大阪北部地震 罹災証明に必須の家屋調査進まず 窓口に住民殺到、調査まで2カ月待ちも…

被災から罹災証明書の交付までの流れ

被災から罹災証明書の交付までの流れ

 震度6弱を記録した大阪北部地震で、罹災(りさい)証明書の発行に必要な家屋調査の実施が遅れている。対応する自治体側の人員不足が原因で、一部の自治体の窓口には調査を申し込もうと訪れた住民が殺到。調査開始まで2カ月待ちというケースもでているという。

 被害の大きかった大阪府茨木市は、家屋調査の受付窓口を市役所10階の大会議室に設けた。職員が「現在2時間待ちです」などと呼びかけながら、訪れた被災者に整理券を配布した。

 「2時間待ったけどまだかかりそう。用事があるので申請前だが帰らなければならない」。同市蔵垣内の無職、森正美さん(82)はそう話し、帰路についた。自宅は地震で屋根の瓦が落ち、門柱が倒れた。森さんは「早く補修したいが、罹災証明書なしで修理を進めていいのか分からない」と話した。

 同市によると、家屋調査の申請は25日現在で4100件を超えた。職員30人が10班にわかれて被災家屋を巡回しているが、調査が完了したのは約800件にとどまる。

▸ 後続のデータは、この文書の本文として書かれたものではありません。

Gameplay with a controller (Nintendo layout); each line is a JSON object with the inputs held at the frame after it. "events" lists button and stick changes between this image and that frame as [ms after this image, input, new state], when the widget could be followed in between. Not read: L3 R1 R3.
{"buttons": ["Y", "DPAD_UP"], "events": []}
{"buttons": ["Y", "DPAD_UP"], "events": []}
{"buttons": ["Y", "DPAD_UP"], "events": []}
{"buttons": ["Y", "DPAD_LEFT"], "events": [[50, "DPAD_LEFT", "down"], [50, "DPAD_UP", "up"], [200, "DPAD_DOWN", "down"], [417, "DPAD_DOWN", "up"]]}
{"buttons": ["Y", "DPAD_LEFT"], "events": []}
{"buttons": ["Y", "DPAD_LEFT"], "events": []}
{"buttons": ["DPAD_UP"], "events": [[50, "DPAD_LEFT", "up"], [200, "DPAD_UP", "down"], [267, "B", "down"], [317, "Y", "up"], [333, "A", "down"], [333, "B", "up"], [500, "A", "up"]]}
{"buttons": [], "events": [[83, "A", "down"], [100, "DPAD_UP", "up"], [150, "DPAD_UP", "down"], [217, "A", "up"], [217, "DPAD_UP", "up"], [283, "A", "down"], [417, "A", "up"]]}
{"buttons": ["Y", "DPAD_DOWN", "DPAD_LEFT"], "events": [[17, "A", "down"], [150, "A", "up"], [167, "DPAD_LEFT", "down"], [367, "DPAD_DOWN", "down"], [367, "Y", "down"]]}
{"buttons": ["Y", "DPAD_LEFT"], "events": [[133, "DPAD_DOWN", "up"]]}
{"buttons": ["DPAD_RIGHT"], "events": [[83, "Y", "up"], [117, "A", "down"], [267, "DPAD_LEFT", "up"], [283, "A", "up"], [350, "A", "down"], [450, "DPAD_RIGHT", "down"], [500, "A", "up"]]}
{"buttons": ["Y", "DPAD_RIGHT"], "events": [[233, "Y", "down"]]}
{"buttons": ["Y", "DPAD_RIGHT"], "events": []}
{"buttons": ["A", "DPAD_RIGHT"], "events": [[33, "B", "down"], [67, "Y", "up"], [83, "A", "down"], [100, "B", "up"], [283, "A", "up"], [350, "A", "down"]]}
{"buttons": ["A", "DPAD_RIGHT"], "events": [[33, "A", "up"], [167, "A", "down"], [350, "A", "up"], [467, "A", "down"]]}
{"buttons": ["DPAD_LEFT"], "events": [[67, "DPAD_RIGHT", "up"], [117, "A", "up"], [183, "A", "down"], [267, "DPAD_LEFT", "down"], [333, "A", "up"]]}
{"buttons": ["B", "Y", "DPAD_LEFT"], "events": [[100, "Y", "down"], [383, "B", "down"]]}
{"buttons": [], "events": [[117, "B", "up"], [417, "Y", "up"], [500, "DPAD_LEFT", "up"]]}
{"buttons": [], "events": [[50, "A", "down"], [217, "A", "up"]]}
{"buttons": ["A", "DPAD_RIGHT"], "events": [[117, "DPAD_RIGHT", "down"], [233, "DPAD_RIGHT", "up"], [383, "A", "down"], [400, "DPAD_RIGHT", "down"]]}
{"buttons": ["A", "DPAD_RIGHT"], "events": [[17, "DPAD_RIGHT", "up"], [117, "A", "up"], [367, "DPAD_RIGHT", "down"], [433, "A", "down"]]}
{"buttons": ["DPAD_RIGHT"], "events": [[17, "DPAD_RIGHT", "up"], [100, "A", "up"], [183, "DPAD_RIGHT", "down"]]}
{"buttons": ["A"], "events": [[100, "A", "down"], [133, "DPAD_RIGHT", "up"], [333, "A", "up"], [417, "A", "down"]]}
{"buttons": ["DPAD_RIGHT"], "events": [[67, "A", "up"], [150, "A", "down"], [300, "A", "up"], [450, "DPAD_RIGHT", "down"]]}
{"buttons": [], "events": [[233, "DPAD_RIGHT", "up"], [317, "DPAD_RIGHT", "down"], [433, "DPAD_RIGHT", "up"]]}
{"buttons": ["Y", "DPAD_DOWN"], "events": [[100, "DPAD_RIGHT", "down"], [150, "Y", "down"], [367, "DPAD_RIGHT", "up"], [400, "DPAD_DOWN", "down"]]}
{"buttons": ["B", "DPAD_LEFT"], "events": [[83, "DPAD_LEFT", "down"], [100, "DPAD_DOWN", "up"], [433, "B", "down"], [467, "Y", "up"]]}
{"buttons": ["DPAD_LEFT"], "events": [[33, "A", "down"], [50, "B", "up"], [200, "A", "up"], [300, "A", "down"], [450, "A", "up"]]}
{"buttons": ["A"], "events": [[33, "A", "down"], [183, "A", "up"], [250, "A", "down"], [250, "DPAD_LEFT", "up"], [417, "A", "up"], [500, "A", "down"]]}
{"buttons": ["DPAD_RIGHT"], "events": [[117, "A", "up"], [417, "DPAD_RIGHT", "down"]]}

 人員不足は深刻で、調査を行う市資産税課は、他部署や他府県からの応援を受け、電話や窓口対応の職員らを通常の3倍近くに増員。それでも作業が追いつかず、当初は被災家屋に直接赴き調査を行っていたが、比較的被害の少ない一部損壊に限り、居住者が持参した写真で判定できるよう調査方法を変更した。

 茨木市と同様に人員不足に悩む同府高槻市でも写真での簡易調査を行っている。同市は、家屋調査を待たなくても被害状況の写真を撮影していれば、補修後に半壊や一部損壊と判定することは可能とするが被災者からは不安の声も漏れる。